[Records taken from a dataset]
==============================
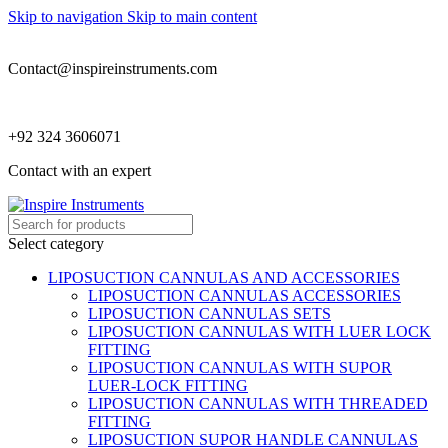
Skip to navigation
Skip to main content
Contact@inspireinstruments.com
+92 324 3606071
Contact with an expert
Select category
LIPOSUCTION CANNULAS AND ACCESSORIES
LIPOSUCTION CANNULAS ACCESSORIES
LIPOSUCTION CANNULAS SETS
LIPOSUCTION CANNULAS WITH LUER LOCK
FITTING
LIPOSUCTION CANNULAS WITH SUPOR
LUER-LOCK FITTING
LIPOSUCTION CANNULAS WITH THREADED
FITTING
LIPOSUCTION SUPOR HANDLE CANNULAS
==============================
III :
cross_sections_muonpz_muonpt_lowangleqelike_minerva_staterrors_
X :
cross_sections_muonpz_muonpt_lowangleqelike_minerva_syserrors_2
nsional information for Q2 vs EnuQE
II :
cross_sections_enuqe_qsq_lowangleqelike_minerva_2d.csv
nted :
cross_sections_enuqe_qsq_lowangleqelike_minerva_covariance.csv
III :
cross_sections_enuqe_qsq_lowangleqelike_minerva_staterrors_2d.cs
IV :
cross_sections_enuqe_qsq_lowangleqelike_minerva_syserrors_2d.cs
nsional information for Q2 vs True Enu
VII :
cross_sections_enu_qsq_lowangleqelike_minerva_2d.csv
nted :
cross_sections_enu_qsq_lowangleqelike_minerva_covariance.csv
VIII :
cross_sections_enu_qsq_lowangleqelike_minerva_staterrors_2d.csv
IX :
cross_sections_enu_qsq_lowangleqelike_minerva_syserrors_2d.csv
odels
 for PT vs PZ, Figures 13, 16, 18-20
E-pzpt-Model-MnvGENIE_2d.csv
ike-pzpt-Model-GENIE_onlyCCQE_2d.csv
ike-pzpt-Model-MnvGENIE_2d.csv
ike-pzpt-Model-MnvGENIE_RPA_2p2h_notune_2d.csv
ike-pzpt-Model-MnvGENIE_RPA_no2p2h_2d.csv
==============================
(Work instruction): Reproduce the lines of the records exactly, from the line containing "Skip to navigation" through the line containing "LIPOSUCTION SUPOR HANDLE CANNULAS", including both of those lines.

(Solution to this task):
Skip to navigation
Skip to main content
Contact@inspireinstruments.com
+92 324 3606071
Contact with an expert
Select category
LIPOSUCTION CANNULAS AND ACCESSORIES
LIPOSUCTION CANNULAS ACCESSORIES
LIPOSUCTION CANNULAS SETS
LIPOSUCTION CANNULAS WITH LUER LOCK
FITTING
LIPOSUCTION CANNULAS WITH SUPOR
LUER-LOCK FITTING
LIPOSUCTION CANNULAS WITH THREADED
FITTING
LIPOSUCTION SUPOR HANDLE CANNULAS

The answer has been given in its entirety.